4.2 Serial Communications Parameter
All AC Tech drives have a Serial Communications Parameter that governs the operation of the Serial Link.
On MCH drives this is #57 SERIAL LINK (register #108). Table 4 lists the selections for MCH Parameter 57,
SERIAL LINK.
Table 4: MCH Parameter 57 Selections
Setting Description Watchdog Timeout Period
00 DISABLE
01 WITH TIMER 10 sec
02 WITHOUT TIMER
Explanation of Terms:
• DISABLED serial link not operational (this is the drive's default setting)
• WITH TIMER serial link allows reading & writing of both control & programming parameters.
Watchdog timer is enabled (refer to section 4.6,
Watchdog Timer
).
• WITHOUT TIMER serial link allows reading & writing of both control & programming parameters.
Watchdog timer is disabled (refer to section 4.6,
Watchdog Timer
).
Prior to attempting to communicate with the drive, Serial Communications Parameter must be appropriately
programmed.
4.3 Control Parameter
The Control Parameter on MCH drives (Programming Parameter #30 / AC Tech Register #81) determines
how much control a user has over a drive via the serial link. The Control Parameter must be appropriately
programmed for a particular application. Refer to the MCH Series Installation and Operation Manual (MH01)
for a detailed explanation on programming the drive parameters.
Table 5: Control (Parameter 30)
Setting Description
00 NORMAL (default)
01 NORM NO HAND
02 SERIAL SPEED
03 S SPD / NO HAND
04 SERIAL AUTO
05 S AUTO / NO HAND
7 RG-MHMOD
Drive Setup & Operation
• Setting the control parameter to “NORMAL” or “NORM NO HAND” gives the user read/write access to
the Program Parameters but prevents them from writing to any of the control registers.

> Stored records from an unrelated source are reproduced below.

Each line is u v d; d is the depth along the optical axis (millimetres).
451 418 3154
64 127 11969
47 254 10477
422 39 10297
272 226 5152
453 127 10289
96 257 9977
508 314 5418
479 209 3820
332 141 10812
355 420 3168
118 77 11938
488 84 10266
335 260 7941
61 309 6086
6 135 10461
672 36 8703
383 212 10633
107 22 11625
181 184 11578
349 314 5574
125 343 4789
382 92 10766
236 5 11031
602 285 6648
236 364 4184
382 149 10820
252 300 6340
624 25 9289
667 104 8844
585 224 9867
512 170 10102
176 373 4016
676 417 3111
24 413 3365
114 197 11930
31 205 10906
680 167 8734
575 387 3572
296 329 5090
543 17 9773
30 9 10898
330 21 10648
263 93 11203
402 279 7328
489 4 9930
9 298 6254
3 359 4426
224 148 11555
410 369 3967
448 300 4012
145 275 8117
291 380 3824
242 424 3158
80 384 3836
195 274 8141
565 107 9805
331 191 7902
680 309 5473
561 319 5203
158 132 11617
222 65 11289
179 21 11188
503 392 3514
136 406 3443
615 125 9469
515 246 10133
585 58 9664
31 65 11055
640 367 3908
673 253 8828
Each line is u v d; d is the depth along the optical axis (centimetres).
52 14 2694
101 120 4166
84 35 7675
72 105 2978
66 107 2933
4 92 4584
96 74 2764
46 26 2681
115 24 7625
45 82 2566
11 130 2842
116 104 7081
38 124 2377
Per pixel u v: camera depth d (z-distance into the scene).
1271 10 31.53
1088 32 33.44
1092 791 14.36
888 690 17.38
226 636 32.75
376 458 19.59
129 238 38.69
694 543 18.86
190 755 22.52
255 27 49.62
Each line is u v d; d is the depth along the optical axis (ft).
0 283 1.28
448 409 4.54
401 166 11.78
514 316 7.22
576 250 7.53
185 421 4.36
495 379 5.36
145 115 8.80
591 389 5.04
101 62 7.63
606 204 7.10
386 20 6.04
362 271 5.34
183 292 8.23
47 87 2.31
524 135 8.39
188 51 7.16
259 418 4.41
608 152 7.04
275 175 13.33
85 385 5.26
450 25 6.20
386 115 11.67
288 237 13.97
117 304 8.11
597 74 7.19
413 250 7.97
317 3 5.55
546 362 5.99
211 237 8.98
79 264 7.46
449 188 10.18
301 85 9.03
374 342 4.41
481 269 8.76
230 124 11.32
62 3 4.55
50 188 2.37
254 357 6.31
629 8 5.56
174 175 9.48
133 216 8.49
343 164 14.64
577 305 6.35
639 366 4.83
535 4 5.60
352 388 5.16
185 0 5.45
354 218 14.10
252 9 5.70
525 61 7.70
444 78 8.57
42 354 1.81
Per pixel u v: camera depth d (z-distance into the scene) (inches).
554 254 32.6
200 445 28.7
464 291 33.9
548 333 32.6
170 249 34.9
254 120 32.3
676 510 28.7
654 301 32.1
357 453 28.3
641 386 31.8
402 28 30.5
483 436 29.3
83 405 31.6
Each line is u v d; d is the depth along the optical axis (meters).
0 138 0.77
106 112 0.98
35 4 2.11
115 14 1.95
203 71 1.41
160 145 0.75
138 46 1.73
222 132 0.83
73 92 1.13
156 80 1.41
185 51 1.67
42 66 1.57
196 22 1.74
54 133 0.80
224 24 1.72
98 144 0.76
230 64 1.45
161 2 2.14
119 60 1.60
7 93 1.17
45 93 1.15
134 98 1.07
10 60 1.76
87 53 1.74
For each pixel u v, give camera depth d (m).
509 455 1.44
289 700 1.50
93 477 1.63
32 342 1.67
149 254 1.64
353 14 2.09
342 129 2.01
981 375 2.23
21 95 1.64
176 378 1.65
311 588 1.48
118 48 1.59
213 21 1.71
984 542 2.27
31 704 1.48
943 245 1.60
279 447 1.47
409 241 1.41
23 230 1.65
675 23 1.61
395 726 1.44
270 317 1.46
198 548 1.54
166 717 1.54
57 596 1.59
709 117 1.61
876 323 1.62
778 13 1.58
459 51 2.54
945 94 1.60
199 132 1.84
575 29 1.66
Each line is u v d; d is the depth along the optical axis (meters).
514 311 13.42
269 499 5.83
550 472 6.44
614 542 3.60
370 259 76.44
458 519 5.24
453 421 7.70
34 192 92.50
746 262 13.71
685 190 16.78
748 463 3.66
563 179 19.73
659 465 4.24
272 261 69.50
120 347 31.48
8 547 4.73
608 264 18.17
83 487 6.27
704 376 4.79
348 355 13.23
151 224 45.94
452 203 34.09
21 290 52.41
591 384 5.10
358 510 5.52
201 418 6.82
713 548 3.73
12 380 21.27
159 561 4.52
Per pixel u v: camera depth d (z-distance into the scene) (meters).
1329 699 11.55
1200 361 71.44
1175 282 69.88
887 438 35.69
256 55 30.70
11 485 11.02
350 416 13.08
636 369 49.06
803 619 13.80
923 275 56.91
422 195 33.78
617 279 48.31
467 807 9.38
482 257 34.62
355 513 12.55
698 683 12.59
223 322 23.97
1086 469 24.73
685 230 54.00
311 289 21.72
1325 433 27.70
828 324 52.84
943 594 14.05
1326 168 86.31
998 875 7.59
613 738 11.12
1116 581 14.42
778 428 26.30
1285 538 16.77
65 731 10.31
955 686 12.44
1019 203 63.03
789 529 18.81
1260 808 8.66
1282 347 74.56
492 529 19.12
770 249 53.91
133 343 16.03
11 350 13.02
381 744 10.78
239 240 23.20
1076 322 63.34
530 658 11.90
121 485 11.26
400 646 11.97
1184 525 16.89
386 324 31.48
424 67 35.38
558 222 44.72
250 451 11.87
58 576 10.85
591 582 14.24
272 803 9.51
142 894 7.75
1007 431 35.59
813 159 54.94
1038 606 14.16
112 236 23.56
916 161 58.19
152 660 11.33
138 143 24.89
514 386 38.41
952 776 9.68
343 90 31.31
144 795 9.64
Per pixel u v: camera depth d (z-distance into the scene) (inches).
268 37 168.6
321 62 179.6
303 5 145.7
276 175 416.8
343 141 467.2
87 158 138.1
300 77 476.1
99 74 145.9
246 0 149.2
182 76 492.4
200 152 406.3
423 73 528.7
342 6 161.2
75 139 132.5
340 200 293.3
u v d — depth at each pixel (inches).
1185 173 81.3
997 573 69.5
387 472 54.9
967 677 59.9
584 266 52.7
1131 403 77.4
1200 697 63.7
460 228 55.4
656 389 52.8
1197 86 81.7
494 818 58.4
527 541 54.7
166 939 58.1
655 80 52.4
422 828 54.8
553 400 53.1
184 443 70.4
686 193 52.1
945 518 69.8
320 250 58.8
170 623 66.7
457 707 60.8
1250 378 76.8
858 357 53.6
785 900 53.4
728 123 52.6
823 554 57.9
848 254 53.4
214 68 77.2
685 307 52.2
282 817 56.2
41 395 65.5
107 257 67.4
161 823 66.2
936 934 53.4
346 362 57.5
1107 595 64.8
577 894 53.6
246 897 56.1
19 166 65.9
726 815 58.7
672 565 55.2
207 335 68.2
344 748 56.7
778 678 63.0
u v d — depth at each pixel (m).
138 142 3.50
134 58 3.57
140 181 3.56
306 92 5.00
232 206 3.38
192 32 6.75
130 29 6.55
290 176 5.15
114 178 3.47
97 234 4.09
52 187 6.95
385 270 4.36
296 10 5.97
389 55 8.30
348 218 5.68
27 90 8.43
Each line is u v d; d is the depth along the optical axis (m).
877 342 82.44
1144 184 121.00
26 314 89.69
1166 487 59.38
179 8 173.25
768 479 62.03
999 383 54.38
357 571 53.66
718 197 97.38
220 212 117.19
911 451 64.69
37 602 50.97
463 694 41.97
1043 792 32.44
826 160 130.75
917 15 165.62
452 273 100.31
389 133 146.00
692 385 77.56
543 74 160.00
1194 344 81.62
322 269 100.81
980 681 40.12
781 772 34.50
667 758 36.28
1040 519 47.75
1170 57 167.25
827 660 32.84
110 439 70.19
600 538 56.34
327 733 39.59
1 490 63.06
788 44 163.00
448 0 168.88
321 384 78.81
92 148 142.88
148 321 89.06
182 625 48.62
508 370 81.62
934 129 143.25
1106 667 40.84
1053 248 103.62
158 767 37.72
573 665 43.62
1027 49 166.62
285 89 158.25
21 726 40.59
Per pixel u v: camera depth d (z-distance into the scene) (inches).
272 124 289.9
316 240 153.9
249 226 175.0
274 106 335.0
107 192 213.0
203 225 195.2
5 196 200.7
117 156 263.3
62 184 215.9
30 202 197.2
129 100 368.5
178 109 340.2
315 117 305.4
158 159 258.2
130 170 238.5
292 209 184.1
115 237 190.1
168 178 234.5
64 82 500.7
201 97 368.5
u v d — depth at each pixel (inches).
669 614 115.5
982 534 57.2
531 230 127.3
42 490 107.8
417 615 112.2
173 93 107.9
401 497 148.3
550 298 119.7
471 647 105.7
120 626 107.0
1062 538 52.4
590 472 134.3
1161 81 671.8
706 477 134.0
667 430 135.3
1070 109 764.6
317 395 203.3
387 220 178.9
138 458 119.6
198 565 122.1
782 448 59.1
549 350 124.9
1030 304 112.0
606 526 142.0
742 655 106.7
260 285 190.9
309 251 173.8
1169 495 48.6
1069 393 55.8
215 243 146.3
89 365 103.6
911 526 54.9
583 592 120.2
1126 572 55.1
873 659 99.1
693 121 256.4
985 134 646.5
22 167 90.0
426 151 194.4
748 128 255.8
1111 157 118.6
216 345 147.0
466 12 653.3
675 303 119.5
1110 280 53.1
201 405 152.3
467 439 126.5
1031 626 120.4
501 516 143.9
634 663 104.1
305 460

• Setting the control parameter to “SERIAL SPEED” or “S SPD / NO HAND” maintains the user’s read/
write access to the Program parameters but also gives the user write access to all control registers
except for SERIAL START. In AUTO mode, the SERIAL SELECT, SERIAL SPEED and SERIAL PID control
registers can be used to control the drive speed or PID setpoint. Writing a 512 (200h) to the Drive
Control register sets the SERIAL SELECT flag thus commanding the drive to follow the SERIAL SPEED
or SERIAL PID command register. Writing a 256 (100h) to the Drive Control register clears the SERIAL
SELECT flag returning speed control to the previously selected source. The user can still write values
to the SERIAL SPEED and SERIAL PID registers but they will not be used until the SERIAL SELECT flag
is set again.
• Setting the control parameter to “SERIAL AUTO” or “S AUTO / NO HND” provides the user with all of the
functionality of the “SERIAL SPEED” and “S SPD / NO HAND” settings with the addition of the SERIAL
START command. Under these settings, when the drive is in AUTO mode, it can only be started via the
serial link.
All control options are subject to the Parameter and Control Locking/Unlocking procedures.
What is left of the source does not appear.